Kim Gordon’s Memoir of Life in and Out of Sonic Youth Is Both Cool and Raw

In Books by Bryan Charlesleave a COMMENT

Among the photos scattered throughout Girl in a Band, Kim Gordon’s elliptical new memoir, is a rather striking one of her with Kurt Cobain. Gordon is speaking, her back to the camera, and Cobain, whose public face so often conveyed bitter irony, is staring at her with unguarded awe. Sonic Youth, the avant-rock band Gordon co-founded in New York in the early ’80s, was by then indie royalty and Gordon herself a kind of icon. Beautiful and mysterious, she anchored the band with her steady bass playing and projected endless cool from within the midst of the guitar storms unleashed by Lee Ranaldo and Gordon’s longtime husband, Thurston Moore.

Sonic Youth’s influence is difficult to overstate. Their early support of Nirvana and Pavement alone, to name just two of the now legendary groups that benefited from their mentorship, produced ripples that reach us to this day. The band was an agent of political change, too, advancing an unabashedly feminist world view that, in the early ’90s, thanks also to riot grrrl, D.C. hardcore, and other cresting movements, briefly became de rigueur. I had a dim memory of seeing a very pregnant Kim Gordon playing with Sonic Youth on TV. She mentions this in passing (turns out it was on Letterman) in a chapter on the formation of her clothing line, X-Girl, that reads as both fabulous and unglamorous—traveling to Tokyo for a fashion show with Sofia Coppola but also a 5-month-old baby—Gordon’s daughter, Coco—who won’t sleep through the night. It’s a tricky balance, and one Gordon ably sustains in the rock-lifestyles passages of the book.

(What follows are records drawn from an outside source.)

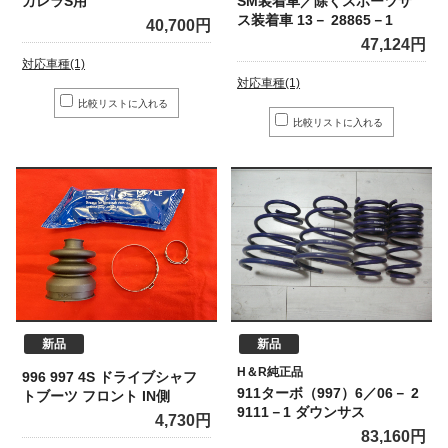
カレラS用
SM装着車／除くスポーツサ
ス装着車 13－ 28865－1
40,700円
47,124円
対応車種(1)
対応車種(1)
新品
新品
H＆R純正品
996 997 4S ドライブシャフ
911ターボ（997）6／06－ 2
トブーツ フロント IN側
9111－1 ダウンサス
4,730円
83,160円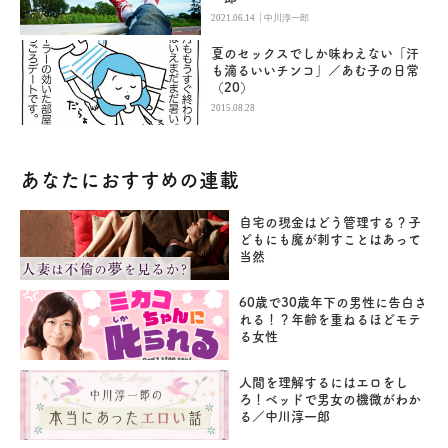
|
2021.06.14
中川淳一郎
夏のセックスでしか味わえない「汗
も滴るいいチンコ」／あむ子の日常
（20）
2015.08.28
あなたにおすすめの連載
自宅の現金はどう管理する？子
どもにも魔が刺すことはあって
当然
60歳で30歳年下の男性に告白さ
れる！？年齢を重ねるほどモテ
る女性
人間を理解するにはエロをし
ろ！ベッドで男女の機微がわか
る／中川淳一郎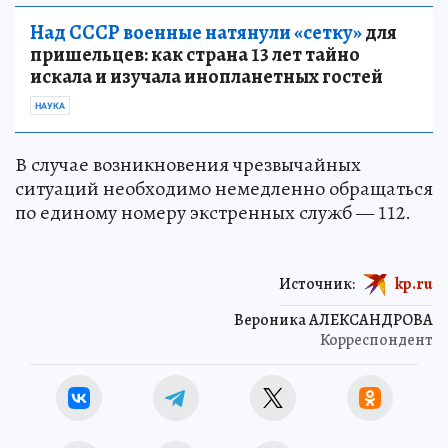
Над СССР военные натянули «сетку»
для
пришельцев: как страна 13 лет тайно
искала и изучала инопланетных гостей
НАУКА
В случае возникновения чрезвычайных
ситуаций необходимо немедленно обращаться
по единому номеру экстренных служб — 112.
Источник:
kp.ru
Вероника АЛЕКСАНДРОВА
Корреспондент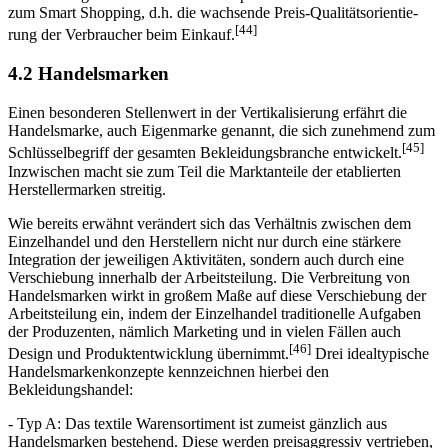
zum Smart Shopping, d.h. die wachsende Preis-Qualitäts­orien­tie­
[44]
rung der Verbraucher beim Einkauf.
4.2 Handelsmarken
Einen besonderen Stellenwert in der Vertikalisierung erfährt die
Handelsmarke, auch Eigenmarke genannt, die sich zunehmend zum
[45]
Schlüsselbegriff der gesamten Bekleidungsbranche entwickelt.
Inzwischen macht sie zum Teil die Marktanteile der etablierten
Herstellermarken streitig.
Wie bereits erwähnt verändert sich das Verhältnis zwischen dem
Einzelhandel und den Herstellern nicht nur durch eine stärkere
Integration der jeweiligen Aktivitäten, sondern auch durch eine
Verschiebung innerhalb der Arbeitsteilung. Die Verbreitung von
Handelsmarken wirkt in großem Maße auf diese Verschiebung der
Arbeitsteilung ein, indem der Einzelhandel traditionelle Aufgaben
der Produzenten, nämlich Marketing und in vielen Fällen auch
[46]
Design und Produktentwicklung übernimmt.
Drei idealtypische
Handelsmarkenkonzepte kennzeichnen hierbei den
Bekleidungshandel:
- Typ A: Das textile Warensortiment ist zumeist gänzlich aus
Handelsmarken bestehend. Diese werden preisaggressiv vertrieben,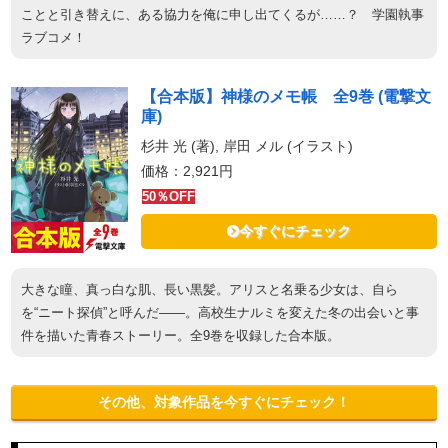
ことと引き替えに、ある協力を俺に申し出てくるが……？ 学園執事
ラブコメ！
【合本版】神様のメモ帳 全9巻 (電撃文
庫)
杉井 光 (著), 岸田 メル (イラスト)
価格：2,921円
50％OFF
今すぐにチェック
大きな瞳、真っ白な肌、長い黒髪。アリスと名乗る少女は、自ら
を“ニート探偵”と呼んだ――。高校生ナルミを変えた冬の出会いと事
件を描いた青春ストーリー。全9巻を収録した合本版。
その他、対象作品を今すぐにチェック！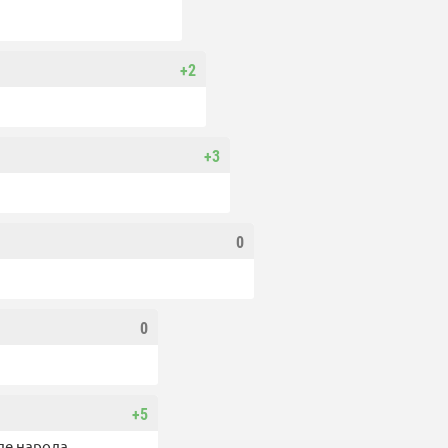
+2
+3
0
0
+5
зде народа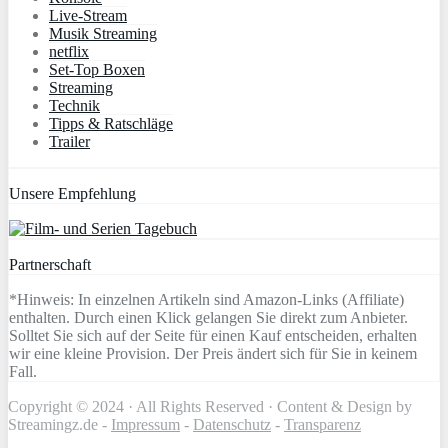
Live-Stream
Musik Streaming
netflix
Set-Top Boxen
Streaming
Technik
Tipps & Ratschläge
Trailer
Unsere Empfehlung
Partnerschaft
*Hinweis: In einzelnen Artikeln sind Amazon-Links (Affiliate)
enthalten. Durch einen Klick gelangen Sie direkt zum Anbieter.
Solltet Sie sich auf der Seite für einen Kauf entscheiden, erhalten
wir eine kleine Provision. Der Preis ändert sich für Sie in keinem
Fall.
Copyright © 2024 · All Rights Reserved · Content & Design by
Streamingz.de -
Impressum
-
Datenschutz
-
Transparenz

Gordon grew up in Los Angeles, and even in her formative years future luminaries appear. Her high-school boyfriend is Danny Elfman, whose Simpsons theme song will echo through eternity, and after graduating she works for Larry Gagosian, assembling cheap frames for mass-produced prints. Gagosian would become one of the world’s most powerful art dealers, but at the time Gordon meets him he’s selling art books in the street. The figure who exerts the most control over her early life, however, and plays a significant role in shaping the cool exterior she will one day present to the world, is her older brother, Keller. Highly intelligent and “almost unbearably articulate,” Keller suffers a series of breakdowns and is ultimately diagnosed as schizophrenic.

“[M]aybe because he was so incessantly verbal, I turned into his opposite, his shadow—shy, sensitive, closed to the point where to overcome my own hypersensitivity, I had no choice but to turn fearless,” Gordon writes. Two pages earlier, she writes, of that shyness and sensitivity, that it’s as if she “can feel all the emotions swirling around a room. And believe me when I say that once you push past my persona, there aren’t any defenses there at all.”

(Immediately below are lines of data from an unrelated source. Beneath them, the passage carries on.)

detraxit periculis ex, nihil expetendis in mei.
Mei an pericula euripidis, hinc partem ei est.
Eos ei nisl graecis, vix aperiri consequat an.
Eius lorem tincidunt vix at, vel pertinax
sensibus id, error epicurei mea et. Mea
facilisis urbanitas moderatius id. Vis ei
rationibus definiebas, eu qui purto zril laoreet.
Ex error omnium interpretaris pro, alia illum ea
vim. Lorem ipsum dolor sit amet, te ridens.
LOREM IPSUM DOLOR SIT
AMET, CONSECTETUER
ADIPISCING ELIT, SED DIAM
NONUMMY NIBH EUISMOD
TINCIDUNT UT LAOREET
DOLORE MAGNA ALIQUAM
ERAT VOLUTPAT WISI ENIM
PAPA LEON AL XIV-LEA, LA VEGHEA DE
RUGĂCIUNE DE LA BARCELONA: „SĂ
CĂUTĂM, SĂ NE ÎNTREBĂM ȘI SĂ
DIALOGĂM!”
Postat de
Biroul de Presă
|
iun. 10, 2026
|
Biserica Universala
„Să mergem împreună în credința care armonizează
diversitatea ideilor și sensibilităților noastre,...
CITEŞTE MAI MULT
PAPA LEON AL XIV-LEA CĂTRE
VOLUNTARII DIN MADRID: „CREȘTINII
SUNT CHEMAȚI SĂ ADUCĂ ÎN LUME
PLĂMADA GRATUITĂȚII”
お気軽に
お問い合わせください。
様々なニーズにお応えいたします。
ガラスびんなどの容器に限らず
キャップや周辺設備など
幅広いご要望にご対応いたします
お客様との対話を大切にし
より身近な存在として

This was the line—it comes early, on page 12—where I gave in to the book. I have always liked Sonic Youth more in theory than in practice and felt no great need to learn their origin story or parse the messy details of their split. But Gordon’s prose—fittingly, for a child of Los Angeles—is pure Didion cool, the perfect tool for her sociological and personal explorations. L.A. in the late ’60s has “a sense of apocalyptic expanse, of sidewalks and houses centipeding over mountains and going on forever.” Soon, of course, the scene shifts to New York, which often appears as two opposed entities: the crumbling metropolis of Gordon’s ’80s memories and the gleaming “city on steroids” it is today.

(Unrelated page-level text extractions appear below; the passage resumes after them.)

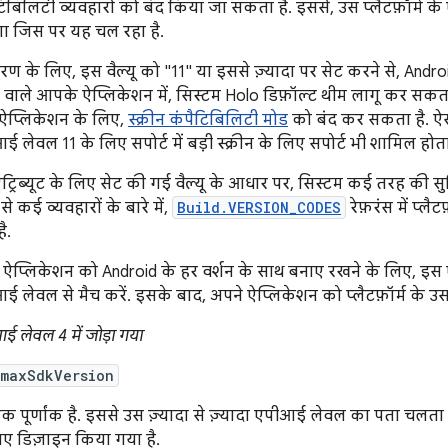
टिबिलिटी व्यवहारों को बंद किया जा सकता है. इससे, उस प्लैटफ़ॉर्म 
ा जिस पर यह चल रहा है.
रण के लिए, इस वैल्यू को "11" या इससे ज़्यादा पर सेट करने से, Andro
 वाले आपके ऐप्लिकेशन में, सिस्टम Holo डिफ़ॉल्ट थीम लागू कर सकता ह
 ऐप्लिकेशन के लिए,
स्क्रीन कंपैटिबिलिटी मोड
को बंद कर सकता है. ऐस
 लेवल 11 के लिए सपोर्ट में बड़ी स्क्रीन के लिए सपोर्ट भी शामिल होता
ट्रिब्यूट के लिए सेट की गई वैल्यू के आधार पर, सिस्टम कई तरह की 
 से कई व्यवहारों के बारे में,
Build.VERSION_CODES
रेफ़रंस में प्लै
ै.
 ऐप्लिकेशन को Android के हर वर्शन के साथ बनाए रखने के लिए, इस एट
 लेवल से मैच करें. इसके बाद, अपने ऐप्लिकेशन को प्लैटफ़ॉर्म के उस व
ई लेवल 4 में जोड़ा गया
:maxSdkVersion
क पूर्णांक है. इससे उस ज़्यादा से ज़्यादा एपीआई लेवल का पता चलत
िए डिज़ाइन किया गया है.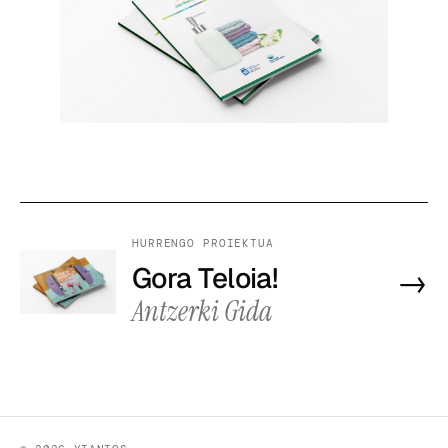
HURRENGO PROIEKTUA
Gora Teloia!
→
Antzerki Gida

And then there is the divorce. It’s heartbreaking, really, and also utterly banal: Gordon’s accidental discovery of her husband’s much younger mistress, the anguished confrontations, tearful apologies, vows to stop followed by further betrayals. I’m not alone in having assumed Thurston Moore wasn’t the type to firebomb his marriage this way. But then, what do any of us know? I can tell you he was the major stumbling block to my fully embracing Sonic Youth. I guess I just never liked his voice. Kim Gordon’s voice, on the other hand—raw and vulnerable and still somehow reserved—I would gladly follow anywhere.